Ghana’s state power distributor, the Electricity Company of Ghana (ECG), has launched a forceful debt recovery campaign, cutting electricity to several state-run institutions that have failed to settle enormous outstanding bills.
The company says its repeated notices and appeals for payment have been ignored, prompting it to take decisive action to protect its own financial stability.
On Tuesday, ECG disconnected power at the Weija treatment plant operated by Ghana Water Limited, citing unpaid arrears of \$97 million. The plant is a key infrastructure hub, supplying over 80% of water to Accra and surrounding communities. Hours later, the Ghana Broadcasting Corporation (GBC) also lost its electricity supply after failing to honor a structured repayment agreement for its \$305,000 debt.
ECG’s acting general manager of operations, Ishmael Tetteh Oku, emphasized that these decisions were not made lightly.
“We understand the public relies heavily on these institutions, but we can’t continue to supply electricity for free,” he told AFP. “Our notices were ignored, and the debts are longstanding.” ECG has issued a 48-hour ultimatum to Ghana Water Limited, threatening a longer-term disconnection if payment is not received.
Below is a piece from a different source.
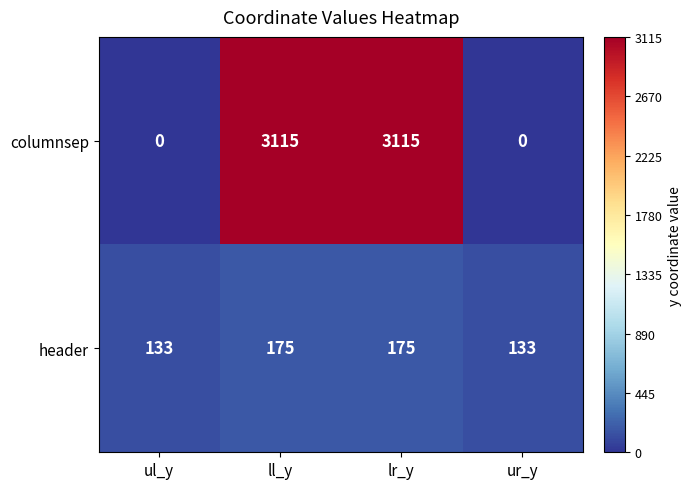

What value does the columnsep series have at lr_y?

3115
The power cuts are already triggering ripple effects. In Accra’s western suburbs, more than 30 communities are at risk of water shortages, similar to past disruptions caused by maintenance issues at the Weija plant. Local businesses, including restaurants and car wash operators, fear financial losses as water services become unstable.
Critics argue that while ECG has every right to recover its debts, the disruption to essential services such as water and public broadcasting could create broader public health and communication crises.
“There must be a balance,” a local civic group spokesperson told reporters. “You can’t punish the public for institutional mismanagement.”